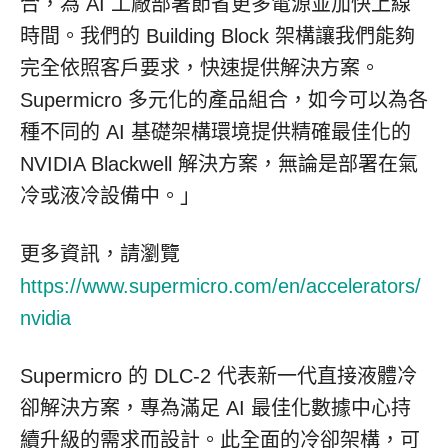
合，為 AI 工廠部署節省更多電源並加快上線
時間。我們的 Building Block 架構讓我們能夠
完全依照客戶要求，快速提供解決方案。
Supermicro 多元化的產品組合，如今可以為各
種不同的 AI 基礎架構環境提供精確最佳化的
NVIDIA Blackwell 解決方案，無論是部署在氣
冷或液冷設備中。」
更多資訊，請瀏覽
https://www.supermicro.com/en/accelerators/
nvidia
Supermicro 的 DLC-2 代表新一代直接液體冷
卻解決方案，專為滿足 AI 最佳化數據中心持
續升級的需求而設計。此全面的冷卻架構，可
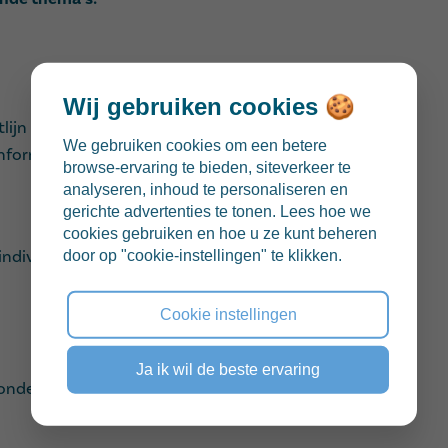
Wij gebruiken cookies 🍪
lijn (wanneer van toepassing?)
We gebruiken cookies om een betere
onformiteitsonderzoek
browse-ervaring te bieden, siteverkeer te
analyseren, inhoud te personaliseren en
gerichte advertenties te tonen. Lees hoe we
cookies gebruiken en hoe u ze kunt beheren
individueel) één of 2 machines (live)bekijken,
door op "cookie-instellingen" te klikken.
n
Cookie instellingen
Ja ik wil de beste ervaring
sonderzoek)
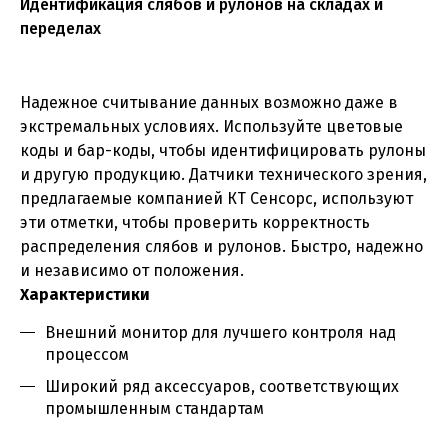
Идентификация слябов и рулонов на складах и
переделах
Надежное считывание данных возможно даже в
экстремальных условиях. Используйте цветовые
коды и бар-коды, чтобы идентифицировать рулоны
и другую продукцию. Датчики технического зрения,
предлагаемые компанией КТ Сенсорс, используют
эти отметки, чтобы проверить корректность
распределения слябов и рулонов. Быстро, надежно
и независимо от положения.
Характеристики
Внешний монитор для лучшего контроля над
процессом
Широкий ряд аксессуаров, соответствующих
промышленным стандартам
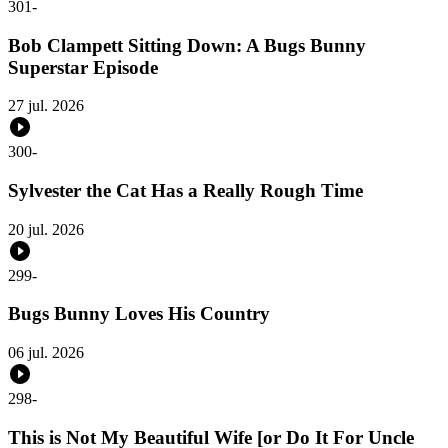
301
-
Bob Clampett Sitting Down: A Bugs Bunny
Superstar Episode
27 jul. 2026
300
-
Sylvester the Cat Has a Really Rough Time
20 jul. 2026
299
-
Bugs Bunny Loves His Country
06 jul. 2026
298
-
This is Not My Beautiful Wife [or Do It For Uncle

.....

* [WORK REQUEST]: All entries must be written out again exactly as given, with no pictures in the copy.

* [ANSWER SPACE]:
合，為 AI 工廠部署節省更多電源並加快上線
時間。我們的 Building Block 架構讓我們能夠
完全依照客戶要求，快速提供解決方案。
Supermicro 多元化的產品組合，如今可以為各
種不同的 AI 基礎架構環境提供精確最佳化的
NVIDIA Blackwell 解決方案，無論是部署在氣
冷或液冷設備中。」
更多資訊，請瀏覽
https://www.supermicro.com/en/accelerators/
nvidia
Supermicro 的 DLC-2 代表新一代直接液體冷
卻解決方案，專為滿足 AI 最佳化數據中心持
續升級的需求而設計。此全面的冷卻架構，可
Wij gebruiken cookies 🍪
lijn (wanneer van toepassing?)
We gebruiken cookies om een betere
onformiteitsonderzoek
browse-ervaring te bieden, siteverkeer te
analyseren, inhoud te personaliseren en
gerichte advertenties te tonen. Lees hoe we
cookies gebruiken en hoe u ze kunt beheren
individueel) één of 2 machines (live)bekijken,
door op "cookie-instellingen" te klikken.
n
Cookie instellingen
Ja ik wil de beste ervaring
sonderzoek)
Идентификация слябов и рулонов на складах и
переделах
Надежное считывание данных возможно даже в
экстремальных условиях. Используйте цветовые
коды и бар-коды, чтобы идентифицировать рулоны
и другую продукцию. Датчики технического зрения,
предлагаемые компанией КТ Сенсорс, используют
эти отметки, чтобы проверить корректность
распределения слябов и рулонов. Быстро, надежно
и независимо от положения.
Характеристики
Внешний монитор для лучшего контроля над
процессом
Широкий ряд аксессуаров, соответствующих
промышленным стандартам
301
-
Bob Clampett Sitting Down: A Bugs Bunny
Superstar Episode
27 jul. 2026
300
-
Sylvester the Cat Has a Really Rough Time
20 jul. 2026
299
-
Bugs Bunny Loves His Country
06 jul. 2026
298
-
This is Not My Beautiful Wife [or Do It For Uncle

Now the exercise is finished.